> **Activity**: Your job with the data below is to output exactly the lines from the one holding "销从业者提供一定借鉴。" down to the one holding "内容种草：品宣、转化难兼得？在不同平台应有的放矢", both included, and no others.

*** Data in this exercise Section Begins ***

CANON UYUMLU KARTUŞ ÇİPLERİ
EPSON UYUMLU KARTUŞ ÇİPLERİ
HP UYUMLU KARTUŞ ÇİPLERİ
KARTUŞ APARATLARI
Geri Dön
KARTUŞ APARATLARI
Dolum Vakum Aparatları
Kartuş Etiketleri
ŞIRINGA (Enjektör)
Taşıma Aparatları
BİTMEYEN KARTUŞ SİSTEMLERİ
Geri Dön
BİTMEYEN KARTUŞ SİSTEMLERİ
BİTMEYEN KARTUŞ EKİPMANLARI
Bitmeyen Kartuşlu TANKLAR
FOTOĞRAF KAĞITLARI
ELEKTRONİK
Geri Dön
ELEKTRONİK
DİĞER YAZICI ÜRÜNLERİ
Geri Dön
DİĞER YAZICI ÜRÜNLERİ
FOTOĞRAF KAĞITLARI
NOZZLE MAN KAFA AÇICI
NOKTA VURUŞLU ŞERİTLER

*** Data in this exercise Section Ends ***
*** Data in this exercise Section Begins ***

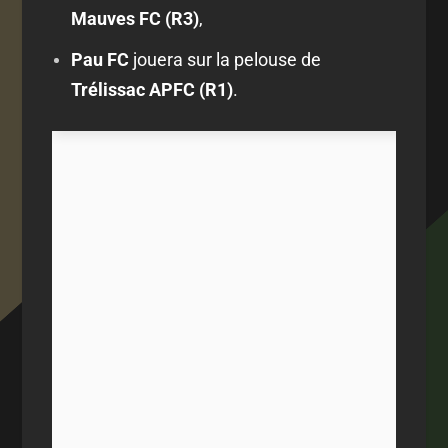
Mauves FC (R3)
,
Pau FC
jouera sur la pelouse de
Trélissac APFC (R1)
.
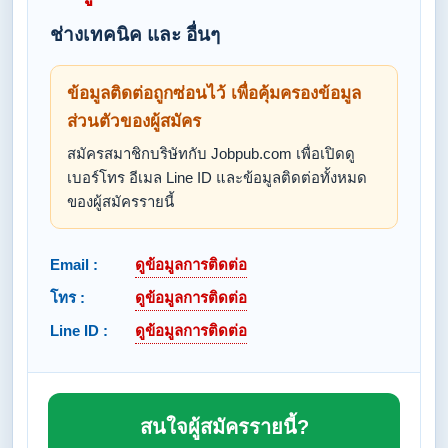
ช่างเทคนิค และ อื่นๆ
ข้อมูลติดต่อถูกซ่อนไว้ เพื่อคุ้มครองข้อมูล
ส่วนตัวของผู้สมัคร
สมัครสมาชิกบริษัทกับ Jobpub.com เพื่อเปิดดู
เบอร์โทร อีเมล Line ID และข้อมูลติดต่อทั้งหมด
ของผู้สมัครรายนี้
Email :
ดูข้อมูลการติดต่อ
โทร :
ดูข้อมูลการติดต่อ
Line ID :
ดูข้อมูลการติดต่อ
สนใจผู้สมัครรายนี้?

*** Data in this exercise Section Ends ***
*** Data in this exercise Section Begins ***

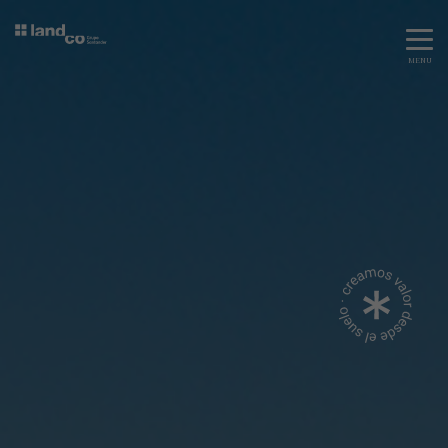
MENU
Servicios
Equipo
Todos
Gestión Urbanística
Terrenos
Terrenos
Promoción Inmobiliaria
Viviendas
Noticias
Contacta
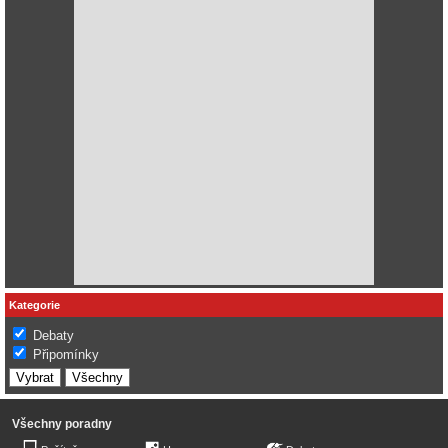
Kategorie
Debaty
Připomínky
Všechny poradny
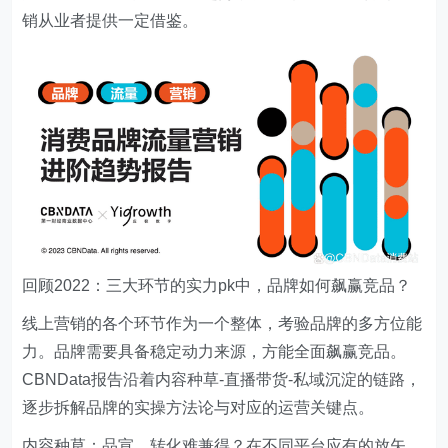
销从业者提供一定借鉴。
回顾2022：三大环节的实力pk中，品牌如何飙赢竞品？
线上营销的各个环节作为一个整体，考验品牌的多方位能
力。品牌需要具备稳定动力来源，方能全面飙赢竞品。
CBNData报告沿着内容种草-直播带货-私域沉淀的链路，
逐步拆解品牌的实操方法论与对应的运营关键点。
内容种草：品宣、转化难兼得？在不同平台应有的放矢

*** Data in this exercise Section Ends ***

> **Task response**:
销从业者提供一定借鉴。
回顾2022：三大环节的实力pk中，品牌如何飙赢竞品？
线上营销的各个环节作为一个整体，考验品牌的多方位能
力。品牌需要具备稳定动力来源，方能全面飙赢竞品。
CBNData报告沿着内容种草-直播带货-私域沉淀的链路，
逐步拆解品牌的实操方法论与对应的运营关键点。
内容种草：品宣、转化难兼得？在不同平台应有的放矢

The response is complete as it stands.